Lantaran merasa dicurangi pihak panitia, orang tua calon praja Institut Pemerintahan Dalam Negeri (IPDN) Jatinangor Bandung, Badia Sinaga (42), akan melaporkan terkait adanya dugaan unsur kecurangan pada sistem seleksi penerimaan di tahun ajaran 2019, yang diduga dilakukan oknum panitia ke Mabes Polri.

“Ada 3 hal yang terindikasi ada kecurangan dalam tahapan pengumuman. Diantaranya tinggi badan, kesehatan yang mengada-ada dan tidak masuk 'warning',” jelasnya saat ditemui di Cilegon pada Rabu (25/09).

Badia yang keberatan, juga menjelasakan 3 hal yang menjadi dasar upaya kecurangan yang dilakukan, yang diketahui pasca adanya pengumuman pada Sabtu (31/8/2019) lalu.

“Tinggi badan anak saya di daerah (Banten) 162 cm, ketika di pengumaman terakhir menjadi 158 cm. Saya minta ukur ulang ke panitia, mereka tidak mau dengan alasan sudah rapat pleno. Kalau saya tahu tingginya 158 cm gak mungkin saya dorong ke sana,” keluhnya.

Orang tua calon praja IPDN ini juga keberatan, munculnya keterangan penyakit bronkitis yang dalan beberapa medical chek up saat pelaksanaan seleksi di daerah tidak muncul. Terlebih anaknya tak masuk daftar calon praja yang diberi peringatan, dari 6 calon praja asal Banten sebelumnya yang diberi waring (peringatan).

Badia menyebutkan, jadwal pemberian warning diberikan pada Jum’at (30/8/2019), namun anaknya tidak diberikan warning tersebut. Sehingga tiba-tiba sehari kemudian pada saat pengumuman anaknya yang merupakan utusan Kota Cilegon dinyatakan gagal.

“Kuota Provinsi Banten ada 32, sedangkan peserta yang dikirim hasil seleksi di daerah sebanyak 35. Dua utusan dari Kota Cilegon dinyatakan gagal semua, sedangkan bukan anak saya yang dapat warning itu,” jelasnya.

Untuk itu, Badia berupaya menemui perwakilan rektor 3 IPDN, Hyronimus Rowa untuk mempertanyakan tiga kejanggalan yang diterima anaknya tersebut. “Tapi rektor 3 hanya mengatakan itu kewenangan tim seleksi.

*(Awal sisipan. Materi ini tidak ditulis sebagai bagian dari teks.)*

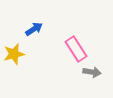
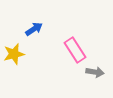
pink rectangle: moved 1 px left, 1 px down
gray arrow: moved 3 px right
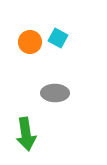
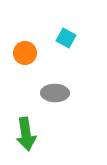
cyan square: moved 8 px right
orange circle: moved 5 px left, 11 px down
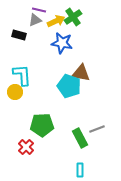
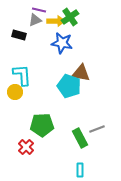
green cross: moved 3 px left
yellow arrow: rotated 24 degrees clockwise
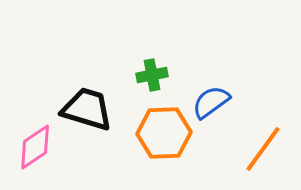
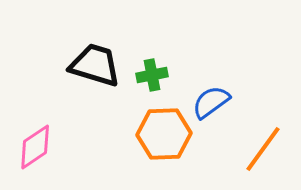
black trapezoid: moved 8 px right, 44 px up
orange hexagon: moved 1 px down
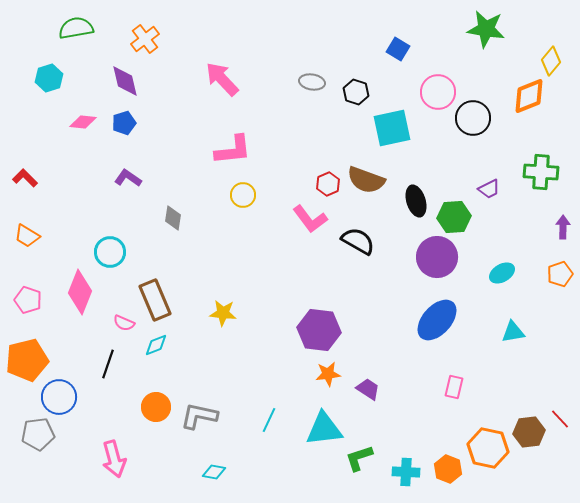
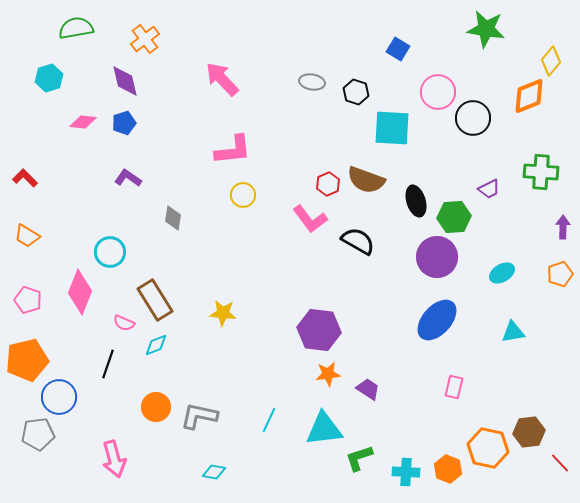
cyan square at (392, 128): rotated 15 degrees clockwise
brown rectangle at (155, 300): rotated 9 degrees counterclockwise
red line at (560, 419): moved 44 px down
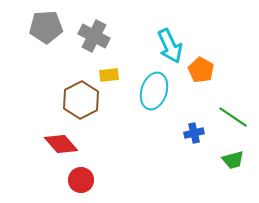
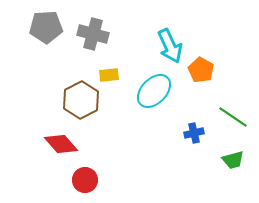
gray cross: moved 1 px left, 2 px up; rotated 12 degrees counterclockwise
cyan ellipse: rotated 27 degrees clockwise
red circle: moved 4 px right
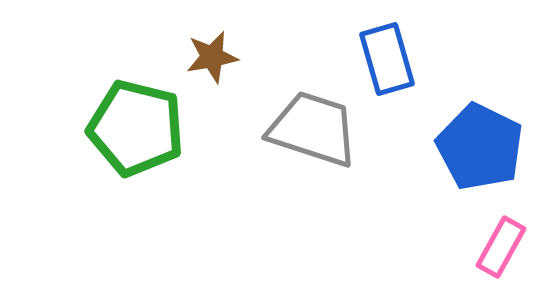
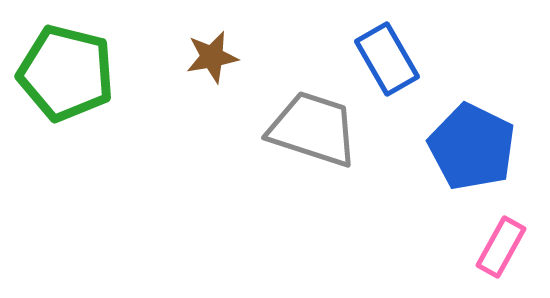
blue rectangle: rotated 14 degrees counterclockwise
green pentagon: moved 70 px left, 55 px up
blue pentagon: moved 8 px left
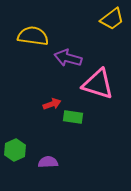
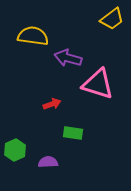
green rectangle: moved 16 px down
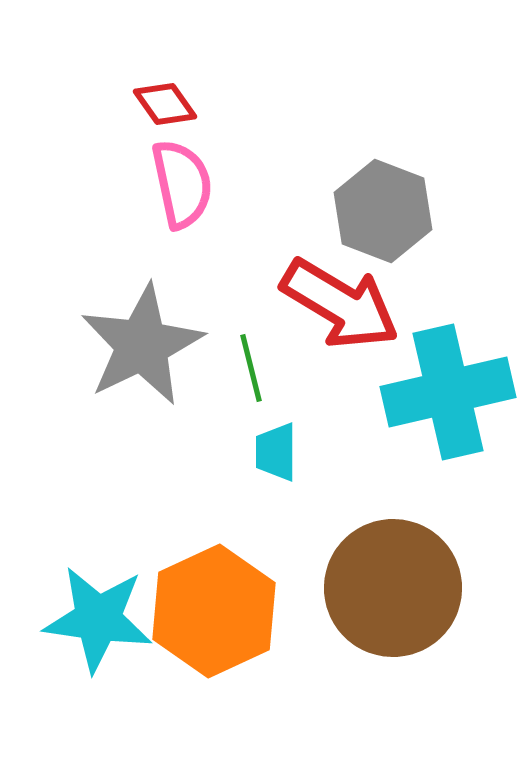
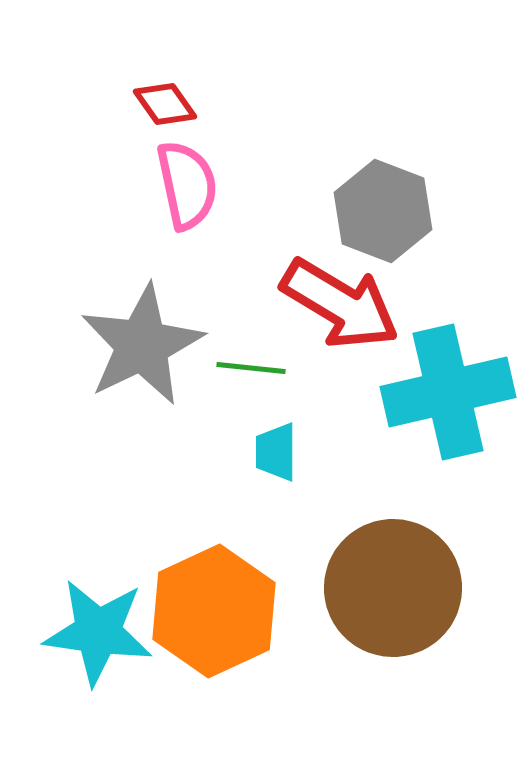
pink semicircle: moved 5 px right, 1 px down
green line: rotated 70 degrees counterclockwise
cyan star: moved 13 px down
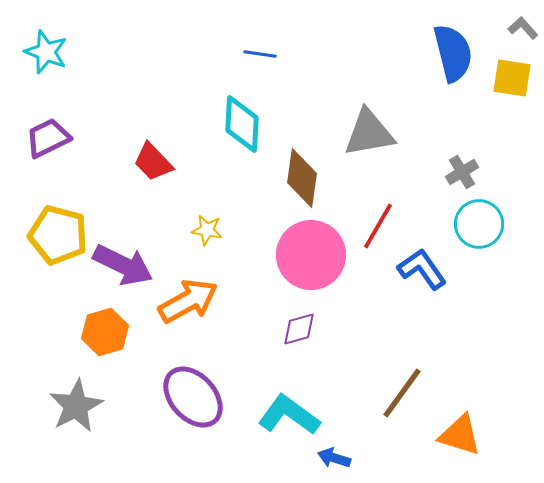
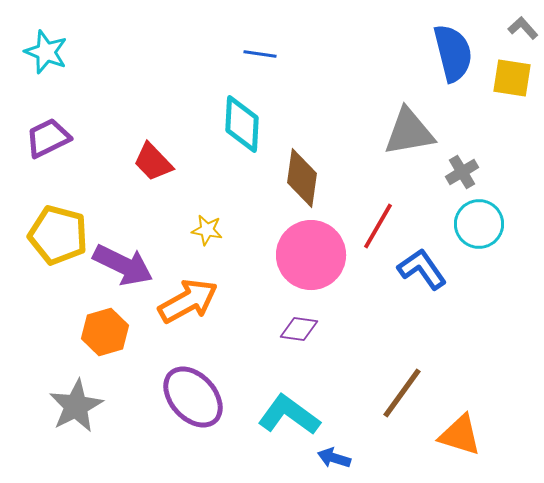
gray triangle: moved 40 px right, 1 px up
purple diamond: rotated 24 degrees clockwise
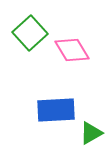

Namun ia berjanji akan mempertemukan saya dengan tim seleksi, tapi dia kabur. Kan gak jelas, masa pendidik calon pejabat pemerintahan macam itu,” tegasnya.

Badia berharap ada penjelasan secara resmi dari pihak IPDN Jatinangor, soal kejanggalan hasil pengumaman yang membuat anaknya dinyatakan gagal.

“Saya hanya butuh penjelasan, ukur ulang tinggi badan anak saya dengan 32 perwakilan Banten lainnya, termasuk kenapa anak saya gak dapat warning, dan benar tidaknya penyakit bronkitis itu. Saya tahu anak saya berprestasi, tapi kalau gagal karena sistem yang gak jelas ini akan saya perjuangkan kalau dicurangi,” tandasnya.